A primary residence is a place to live. Period. There is a financial element, but anyone who treats it as an aggressive investment runs the risk of having his head handed to him.

If you want to buy a property that generates a regular return on investment, buy an investment property.

I've told buyers this in good, bad and sideways markets. It is always true, it's a simple statement that is easy for anyone to understand, and it helps an agent like me immediately identify flippers and separate them from those needing a place to live.

Nothing wrong with flipping...it just gets proved time and time again that it's best not to try to turn your potential flip into home sweet home. Something usually goes awry.

Let the market continue to crater. Keep posting your paranoid drivel. You're killing my competition, and I don't even have to lift a finger. Thanks for your help!
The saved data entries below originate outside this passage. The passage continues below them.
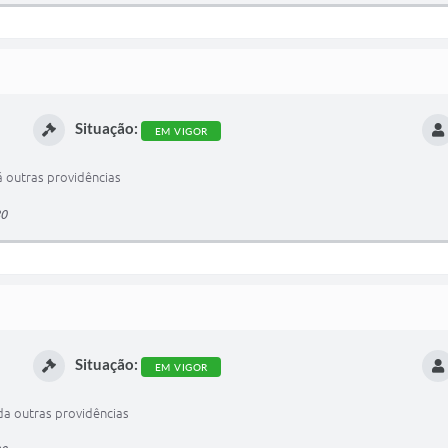
Situação:
EM VIGOR
á outras providências
80
Situação:
EM VIGOR
da outras providências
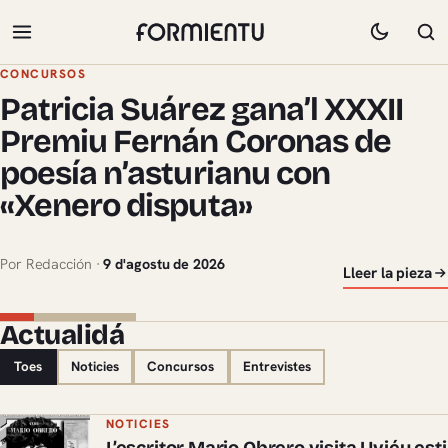
Formientu — revista de llit
CONCURSOS
Patricia Suárez gana’l XXXII
Premiu Fernán Coronas de
poesía n’asturianu con
«Xenero disputa»
Por Redacción ·
9 d'agostu de 2026
Lleer la pieza
Actualidá
Toes
Noticies
Concursos
Entrevistes
NOTICIES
Anybody here need help with a short sale?

Bradhart said...

The mainstream media coverage of the housing crash is not a contrary indicator of a bottom imho. The Nasdaq bubble reached bottom in 2003(4 years - 2000-2003), the greater stock market bubble ditto. At that time stock prices were still largely unattractive, we could see a repeat. Markets do not always correct below the mean. My guess is the bottom is not in until the 'investors' are cleaned out. Right now we are watching the second wave of 'investors' jumping into the housing fryer, under the impression that housing is 'cheap' because it is down 15-35%. The investors who got CREAMED at the end of the dot.con bubble were the fools who thought tech stocks down 30% were a bargain. They lost everything.

Anonymous said...

"You live in Iowa or Minnesota?

Look it up, you 'tard. California is bottom of the barrel for both crime rate and schools."

Don't burst Frank's bubble. He, like all Caifornians think their shit smells like roses. In reality, as you very well know, California is a massive cesspool or illegals, gangs, crime, taxes. Take away the nice weather and you're nothing but Detroit.